I feel like singing from the rooftops.
I briefly mentioned it before, but my identify was stolen when I was 15 and used to open up a credit card to the tune of 7k dollars (eventually ballooning to over 10k with interest). Although I checked my credit report at 19 (after my college lost a laptop with scholarship students’ personal information on it) it wasn’t reported. The nightmare began when my parents received a letter several months ago saying I was being sued by a debt collection company. It was the first I’d heard of this credit card or this debt.

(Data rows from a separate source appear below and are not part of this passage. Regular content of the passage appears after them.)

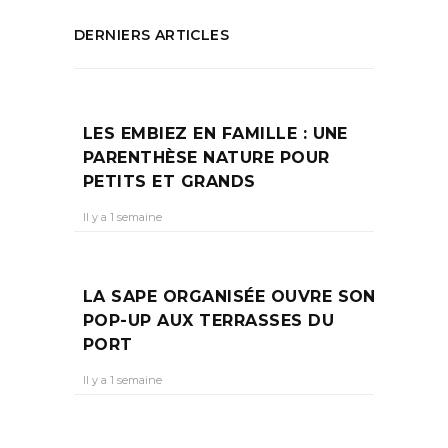
DERNIERS ARTICLES
LES EMBIEZ EN FAMILLE : UNE
PARENTHÈSE NATURE POUR
PETITS ET GRANDS
Il y a 1 semaine
LA SAPE ORGANISÉE OUVRE SON
POP-UP AUX TERRASSES DU
PORT
Il y a 1 semaine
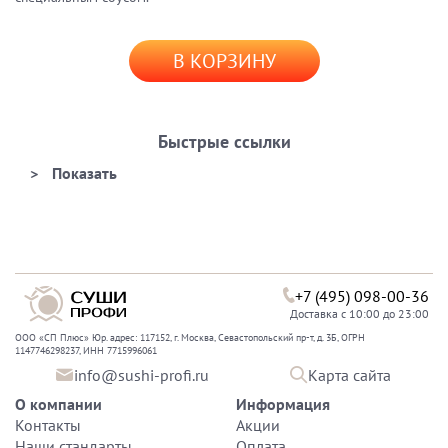
В КОРЗИНУ
Быстрые ссылки
+7 (495) 098-00-36
Доставка с 10:00 до 23:00
ООО «СП Плюс» Юр. адрес: 117152, г. Москва, Севастопольский пр-т, д. 3Б, ОГРН
1147746298237, ИНН 7715996061
info@sushi-profi.ru
Карта сайта
О компании
Информация
Контакты
Акции
Наши стандарты
Оплата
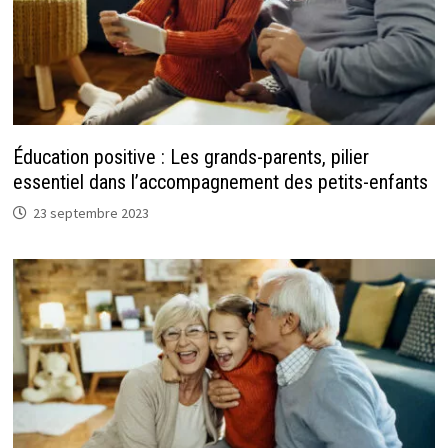
Éducation positive : Les grands-parents, pilier
essentiel dans l’accompagnement des petits-enfants
23 septembre 2023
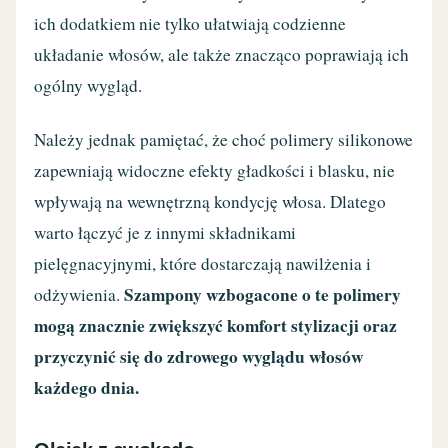
ich dodatkiem nie tylko ułatwiają codzienne
układanie włosów, ale także znacząco poprawiają ich
ogólny wygląd.
Należy jednak pamiętać, że choć polimery silikonowe
zapewniają widoczne efekty gładkości i blasku, nie
wpływają na wewnętrzną kondycję włosa. Dlatego
warto łączyć je z innymi składnikami
pielęgnacyjnymi, które dostarczają nawilżenia i
Szampony wzbogacone o te polimery
odżywienia.
mogą znacznie zwiększyć komfort stylizacji oraz
przyczynić się do zdrowego wyglądu włosów
każdego dnia.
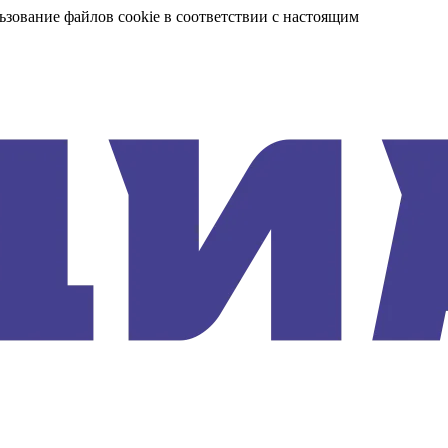
ьзование файлов cookie в соответствии с настоящим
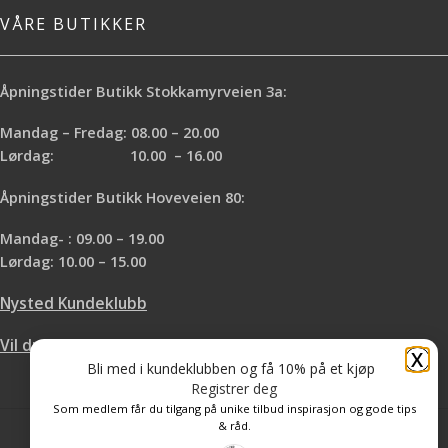
VÅRE BUTIKKER
Åpningstider Butikk Stokkamyrveien 3a:
Mandag – Fredag: 08.00 – 20.00
Lørdag: 10.00 – 16.00
Åpningstider Butikk Hoveveien 80:
Mandag- : 09.00 – 19.00
Lørdag: 10.00 – 15.00
Nysted Kundeklubb
Vil du leie hos oss?
X
Bli med i kundeklubben og få 10% på et kjøp
Registrer deg
Som medlem får du tilgang på unike tilbud inspirasjon og gode tips
& råd.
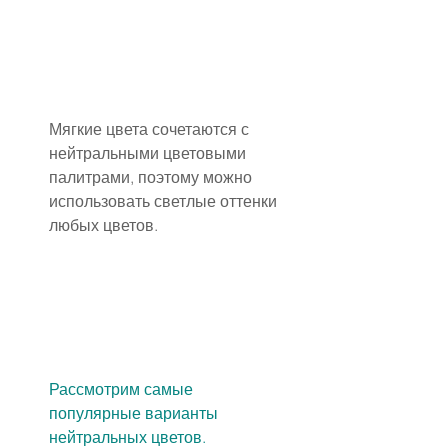
Мягкие цвета сочетаются с 
нейтральными цветовыми 
палитрами, поэтому можно 
использовать светлые оттенки 
любых цветов.
Рассмотрим самые 
популярные варианты 
нейтральных цветов.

I started worrying how long this would take to clear up; all thoughts of buying a house before I turned 30 evaporated. I talked seriously with my SO that should it drag on longer than 3 years that we should wait to get married so he didn’t assume my (phantom) debt. He was worried as well, though he never doubted me and always assured me the truth would come out. My credit score was below 600; I was devastated. Aside from a $600 balance I briefly carried while I interned for Obama and quit my part time job in college I had been diligent with money - the queen of coupons and store specials and saving. Many nights I had trouble sleeping, wondering if we should “settle” simply to clear it.
Much handwringing and lawyering ensued to prove there was no evidence it was my debt.
Finally, at long last, a judge dismissed the whole case yesterday. The nightmare is over. I still can’t believe it.
So share your good fortune - any unburdening you’ve experienced lately.